You can say one thing for the Internet-of-things movement: It is bringing an impetus for wireless connectivity electronics that is both small enough to tuck into wearable appliances and which can be deployed without obtaining approvals from the FCC or equivalent agencies in other countries.
Among the latest examples demonstrating the trend is a low-energy Bluetooth module from Taiyo Yuden. Measuring a mere 8.55 × 3.25 × 0.9 mm, it is a self-contained Bluetooth LE circuit and printed-circuit antenna. The fact that an antenna is onboard eliminates the need for sending products incorporating the module out for EMI/RFI testing, as long as they don’t add other antennas or radiating elements.

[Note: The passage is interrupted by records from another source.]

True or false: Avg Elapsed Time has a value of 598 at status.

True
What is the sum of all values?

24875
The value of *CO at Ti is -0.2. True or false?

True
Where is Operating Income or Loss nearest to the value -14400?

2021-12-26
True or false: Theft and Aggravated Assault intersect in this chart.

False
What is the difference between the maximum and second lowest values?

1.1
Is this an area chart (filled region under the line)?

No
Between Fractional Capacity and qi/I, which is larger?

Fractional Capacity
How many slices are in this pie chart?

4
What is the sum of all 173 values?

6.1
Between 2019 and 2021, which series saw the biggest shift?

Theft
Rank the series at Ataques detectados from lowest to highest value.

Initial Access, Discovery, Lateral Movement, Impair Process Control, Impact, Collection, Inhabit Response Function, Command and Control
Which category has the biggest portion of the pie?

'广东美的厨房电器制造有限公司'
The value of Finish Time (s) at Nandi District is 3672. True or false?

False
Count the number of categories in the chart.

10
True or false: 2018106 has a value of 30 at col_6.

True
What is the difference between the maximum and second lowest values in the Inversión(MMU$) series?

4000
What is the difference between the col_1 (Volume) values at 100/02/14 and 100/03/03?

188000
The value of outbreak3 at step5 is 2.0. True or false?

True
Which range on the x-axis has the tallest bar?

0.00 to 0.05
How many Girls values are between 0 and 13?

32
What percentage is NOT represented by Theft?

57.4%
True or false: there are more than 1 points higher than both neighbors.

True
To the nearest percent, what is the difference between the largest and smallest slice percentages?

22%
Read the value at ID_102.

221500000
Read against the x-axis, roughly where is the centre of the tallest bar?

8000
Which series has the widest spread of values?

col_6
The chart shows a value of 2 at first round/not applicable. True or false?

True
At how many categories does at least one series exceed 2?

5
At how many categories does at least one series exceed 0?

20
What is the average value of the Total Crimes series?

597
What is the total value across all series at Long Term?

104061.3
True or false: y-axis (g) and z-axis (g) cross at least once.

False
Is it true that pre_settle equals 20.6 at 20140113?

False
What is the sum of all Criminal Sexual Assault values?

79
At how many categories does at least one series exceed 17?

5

The Taiyo Yuden module, dubbed EYSHSNZWZ, will run Bluetooth5 when it ships later this year. (Taiyo Yuden also says it will make versions of the module able to run the ANT wireless protocol.) The module itself includes a Nordic nRF52832 Bluetooth IC, an ARM Cortex M4F 32-bit processor, a 32-MHz oscillator, 512-kB flash and 64-kB RAM. The module includes interfaces for I2C, UART, SPI, I2S, and PDM. It also has a 12-bit ADC and supports near-field communications (NFC-A) Touch-to-Pair schemes.
The modules work from 1.7 to 3.6-V supplies and have an output power of 4 dBm. As yet, Taiyo Yuden has not released data about module power consumption.